What to work on: Return every line of text from all the rows below without changing a single character. Leave the pictures out of your answer.

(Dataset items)
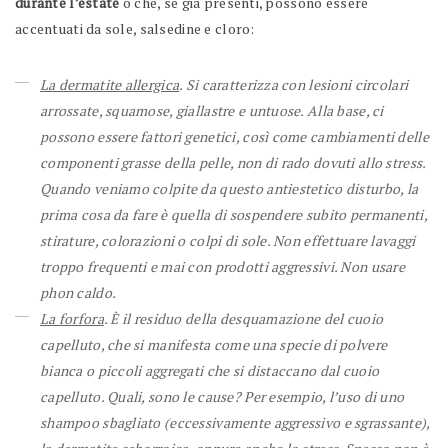
durante l’estate
o che, se già presenti, possono essere
accentuati da sole, salsedine e cloro:
La dermatite allergica
. Si caratterizza con lesioni circolari
arrossate, squamose, giallastre e untuose. Alla base, ci
possono essere fattori genetici, così come cambiamenti delle
componenti grasse della pelle, non di rado dovuti allo stress.
Quando veniamo colpite da questo antiestetico disturbo, la
prima cosa da fare è quella di sospendere subito permanenti,
stirature, colorazioni o colpi di sole. Non effettuare lavaggi
troppo frequenti e mai con prodotti aggressivi. Non usare
phon caldo.
La forfora
. È il residuo della desquamazione del cuoio
capelluto, che si manifesta come una specie di polvere
bianca o piccoli aggregati che si distaccano dal cuoio
capelluto. Quali, sono le cause? Per esempio, l’uso di uno
shampoo sbagliato (eccessivamente aggressivo e sgrassante),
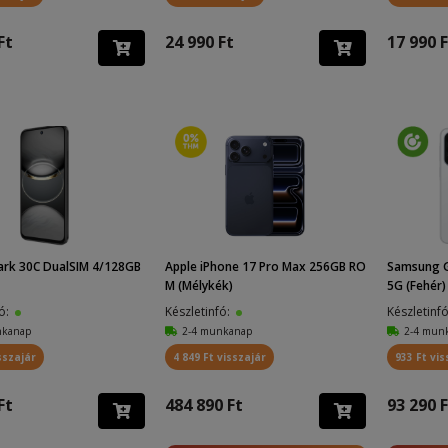
Ft
24 990 Ft
17 990 F
ark 30C DualSIM 4/128GB
Apple iPhone 17 Pro Max 256GB RO
Samsung G
M (Mélykék)
5G (Fehér)
fó:
Készletinfó:
Készletinf
nkanap
2-4 munkanap
2-4 mun
sszajár
4 849 Ft visszajár
933 Ft vis
Ft
484 890 Ft
93 290 F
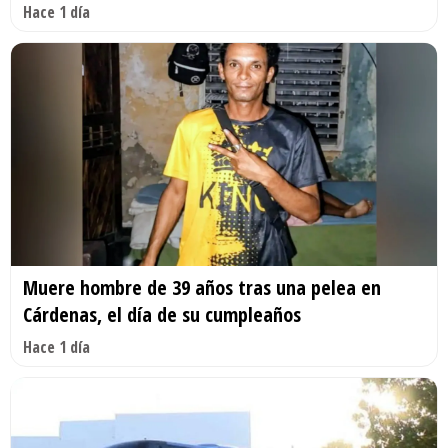
Hace 1 día
Muere hombre de 39 años tras una pelea en
Cárdenas, el día de su cumpleaños
Hace 1 día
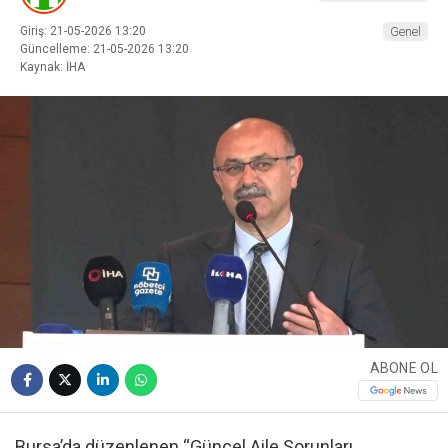
Giriş: 21-05-2026 13:20
Genel
Güncelleme: 21-05-2026 13:20
Kaynak: İHA
ABONE OL
Bursa’da düzenlenen “Güncel Aile Sorunları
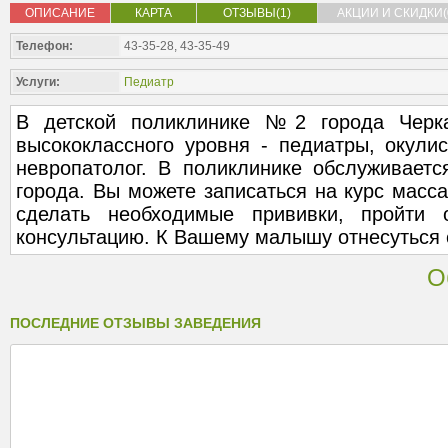
ОПИСАНИЕ
КАРТА
ОТЗЫВЫ(1)
АКЦИИ И СКИДКИ(
Телефон:
43-35-28, 43-35-49
Услуги:
Педиатр
В детской поликлинике №2 города Черк
высококлассного уровня - педиатры, окулист
невропатолог. В поликлинике обслуживаетс
города. Вы можете записаться на курс мас
сделать необходимые прививки, пройти о
консультацию. К Вашему малышу отнесуться 
О
ПОСЛЕДНИЕ ОТЗЫВЫ ЗАВЕДЕНИЯ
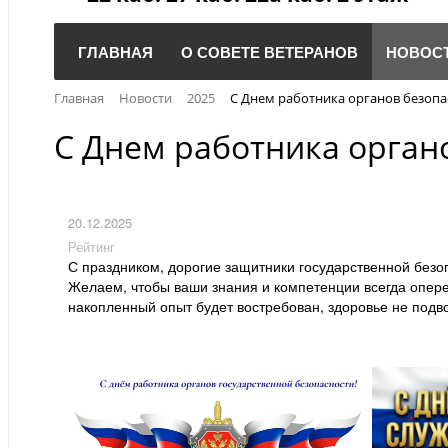
ГЛАВНАЯ
О СОВЕТЕ ВЕТЕРАНОВ
НОВОС
Главная
Новости
2025
С Днем работника органов безопа
С Днем работника орган
20.12.2025
Рейтинг
С праздником, дорогие защитники государственной безо
Желаем, чтобы ваши знания и компетенции всегда опер
накопленный опыт будет востребован, здоровье не подв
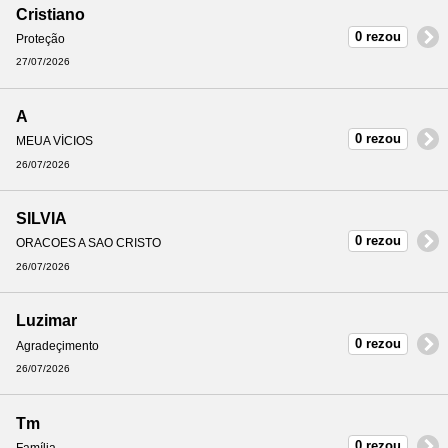
Cristiano
0 rezou
Proteção
27/07/2026
A
0 rezou
MEUA VÍCIOS
26/07/2026
SILVIA
0 rezou
ORACOES A SAO CRISTO
26/07/2026
Luzimar
0 rezou
Agradeçimento
26/07/2026
Tm
0 rezou
Família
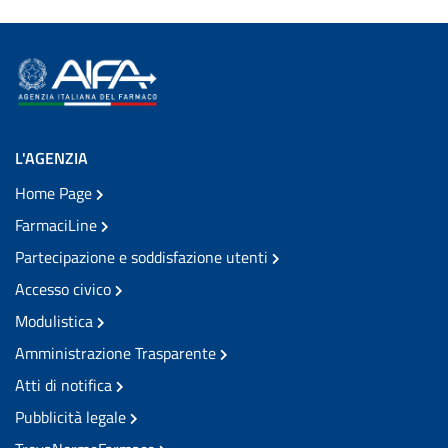
L'AGENZIA
Home Page
FarmaciLine
Partecipazione e soddisfazione utenti
Accesso civico
Modulistica
Amministrazione Trasparente
Atti di notifica
Pubblicità legale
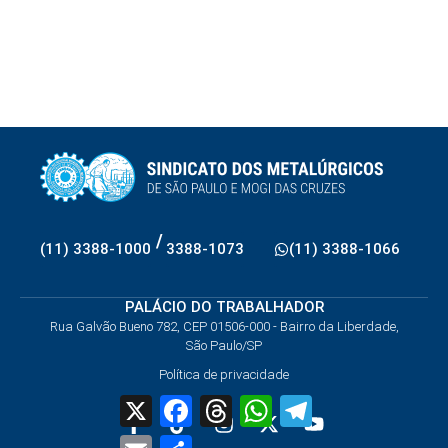
/
(11) 3388-1000
3388-1073
(11) 3388-1066
PALÁCIO DO TRABALHADOR
Rua Galvão Bueno 782, CEP 01506-000 - Bairro da Liberdade,
São Paulo/SP
Política de privacidade
X
Facebook
Threads
WhatsApp
Telegram
Email
Share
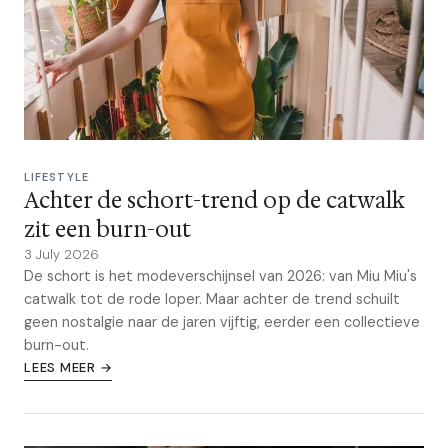
LIFESTYLE
Achter de schort-trend op de catwalk
zit een burn-out
3 July 2026
De schort is het modeverschijnsel van 2026: van Miu Miu's
catwalk tot de rode loper. Maar achter de trend schuilt
geen nostalgie naar de jaren vijftig, eerder een collectieve
burn-out.
LEES MEER →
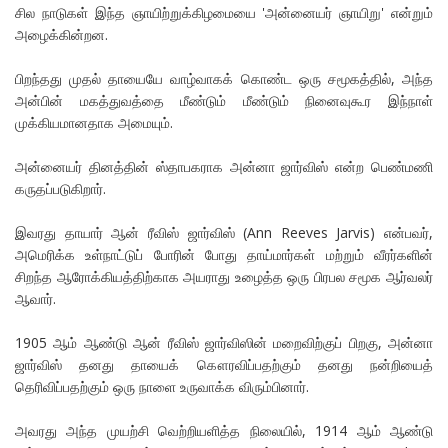
சில நாடுகள் இந்த ஞாயிற்றுக்கிழமையை 'அன்னையர் ஞாயிறு' என்றும்
அழைக்கின்றன.
பிறந்தது முதல் தாயையே வாழ்வாகக் கொண்ட ஒரு சமூகத்தில், அந்த
அன்பின் மகத்துவத்தை மீண்டும் மீண்டும் நினைவுகூர இந்நாள்
முக்கியமானதாக அமையும்.
அன்னையர் தினத்தின் ஸ்தாபகராக அன்னா ஜார்விஸ் என்ற பெண்மணி
கருதப்படுகிறார்.
இவரது தாயார் ஆன் ரீவிஸ் ஜார்விஸ் (Ann Reeves Jarvis) என்பவர்,
அமெரிக்க உள்நாட்டுப் போரின் போது தாய்மார்கள் மற்றும் வீரர்களின்
சிறந்த ஆரோக்கியத்திற்காக அயராது உழைத்த ஒரு பிரபல சமூக ஆர்வலர்
ஆவார்.
1905 ஆம் ஆண்டு ஆன் ரீவிஸ் ஜார்விஸின் மறைவிற்குப் பிறகு, அன்னா
ஜார்விஸ் தனது தாயைக் கௌரவிப்பதற்கும் தனது நன்றியைத்
தெரிவிப்பதற்கும் ஒரு நாளை உருவாக்க விரும்பினார்.
அவரது அந்த முயற்சி வெற்றியளித்த நிலையில், 1914 ஆம் ஆண்டு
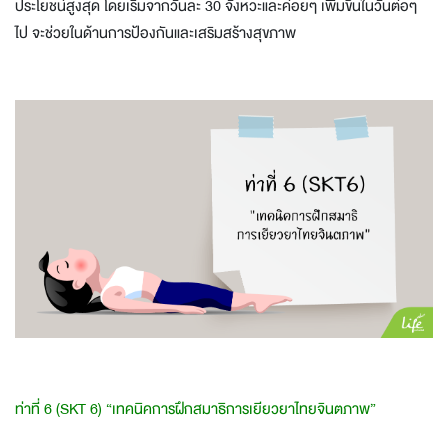
ประโยชน์สูงสุด โดยเริ่มจากวันละ 30 จังหวะและค่อยๆ เพิ่มขึ้นในวันต่อๆ
ไป จะช่วยในด้านการป้องกันและเสริมสร้างสุขภาพ
ท่าที่ 6 (SKT 6) “เทคนิคการฝึกสมาธิการเยียวยาไทยจินตภาพ”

Finished exercise:
durante l’estate
o che, se già presenti, possono essere
accentuati da sole, salsedine e cloro:
La dermatite allergica
. Si caratterizza con lesioni circolari
arrossate, squamose, giallastre e untuose. Alla base, ci
possono essere fattori genetici, così come cambiamenti delle
componenti grasse della pelle, non di rado dovuti allo stress.
Quando veniamo colpite da questo antiestetico disturbo, la
prima cosa da fare è quella di sospendere subito permanenti,
stirature, colorazioni o colpi di sole. Non effettuare lavaggi
troppo frequenti e mai con prodotti aggressivi. Non usare
phon caldo.
La forfora
. È il residuo della desquamazione del cuoio
capelluto, che si manifesta come una specie di polvere
bianca o piccoli aggregati che si distaccano dal cuoio
capelluto. Quali, sono le cause? Per esempio, l’uso di uno
shampoo sbagliato (eccessivamente aggressivo e sgrassante),
Ft
24 990 Ft
17 990 F
ark 30C DualSIM 4/128GB
Apple iPhone 17 Pro Max 256GB RO
Samsung G
M (Mélykék)
5G (Fehér)
fó:
Készletinfó:
Készletinf
nkanap
2-4 munkanap
2-4 mun
sszajár
4 849 Ft visszajár
933 Ft vis
Ft
484 890 Ft
93 290 F
Hace 1 día
Muere hombre de 39 años tras una pelea en
Cárdenas, el día de su cumpleaños
Hace 1 día
Giriş: 21-05-2026 13:20
Genel
Güncelleme: 21-05-2026 13:20
Kaynak: İHA
ABONE OL
Bursa’da düzenlenen “Güncel Aile Sorunları
ОПИСАНИЕ
КАРТА
ОТЗЫВЫ(1)
АКЦИИ И СКИДКИ(
Телефон:
43-35-28, 43-35-49
Услуги:
Педиатр
В детской поликлинике №2 города Черк
высококлассного уровня - педиатры, окулист
невропатолог. В поликлинике обслуживаетс
города. Вы можете записаться на курс мас
сделать необходимые прививки, пройти о
консультацию. К Вашему малышу отнесуться 
О
ПОСЛЕДНИЕ ОТЗЫВЫ ЗАВЕДЕНИЯ
ГЛАВНАЯ
О СОВЕТЕ ВЕТЕРАНОВ
НОВОС
Главная
Новости
2025
С Днем работника органов безопа
С Днем работника орган
20.12.2025
Рейтинг
С праздником, дорогие защитники государственной безо
Желаем, чтобы ваши знания и компетенции всегда опер
накопленный опыт будет востребован, здоровье не подв
Cristiano
0 rezou
Proteção
27/07/2026
A
0 rezou
MEUA VÍCIOS
26/07/2026
SILVIA
0 rezou
ORACOES A SAO CRISTO
26/07/2026
Luzimar
0 rezou
Agradeçimento
26/07/2026
Tm
0 rezou
Família
L'AGENZIA
Home Page
FarmaciLine
Partecipazione e soddisfazione utenti
Accesso civico
Modulistica
Amministrazione Trasparente
Atti di notifica
Pubblicità legale
/
(11) 3388-1000
3388-1073
(11) 3388-1066
PALÁCIO DO TRABALHADOR
Rua Galvão Bueno 782, CEP 01506-000 - Bairro da Liberdade,
São Paulo/SP
Política de privacidade
X
Facebook
Threads
WhatsApp
Telegram
Email
Share
LIFESTYLE
Achter de schort-trend op de catwalk
zit een burn-out
3 July 2026
De schort is het modeverschijnsel van 2026: van Miu Miu's
catwalk tot de rode loper. Maar achter de trend schuilt
geen nostalgie naar de jaren vijftig, eerder een collectieve
burn-out.
LEES MEER →
சில நாடுகள் இந்த ஞாயிற்றுக்கிழமையை 'அன்னையர் ஞாயிறு' என்றும்
அழைக்கின்றன.
பிறந்தது முதல் தாயையே வாழ்வாகக் கொண்ட ஒரு சமூகத்தில், அந்த
அன்பின் மகத்துவத்தை மீண்டும் மீண்டும் நினைவுகூர இந்நாள்
முக்கியமானதாக அமையும்.
அன்னையர் தினத்தின் ஸ்தாபகராக அன்னா ஜார்விஸ் என்ற பெண்மணி
கருதப்படுகிறார்.
இவரது தாயார் ஆன் ரீவிஸ் ஜார்விஸ் (Ann Reeves Jarvis) என்பவர்,
அமெரிக்க உள்நாட்டுப் போரின் போது தாய்மார்கள் மற்றும் வீரர்களின்
சிறந்த ஆரோக்கியத்திற்காக அயராது உழைத்த ஒரு பிரபல சமூக ஆர்வலர்
ஆவார்.
1905 ஆம் ஆண்டு ஆன் ரீவிஸ் ஜார்விஸின் மறைவிற்குப் பிறகு, அன்னா
ஜார்விஸ் தனது தாயைக் கௌரவிப்பதற்கும் தனது நன்றியைத்
தெரிவிப்பதற்கும் ஒரு நாளை உருவாக்க விரும்பினார்.
அவரது அந்த முயற்சி வெற்றியளித்த நிலையில், 1914 ஆம் ஆண்டு
ประโยชน์สูงสุด โดยเริ่มจากวันละ 30 จังหวะและค่อยๆ เพิ่มขึ้นในวันต่อๆ
ไป จะช่วยในด้านการป้องกันและเสริมสร้างสุขภาพ
ท่าที่ 6 (SKT 6) “เทคนิคการฝึกสมาธิการเยียวยาไทยจินตภาพ”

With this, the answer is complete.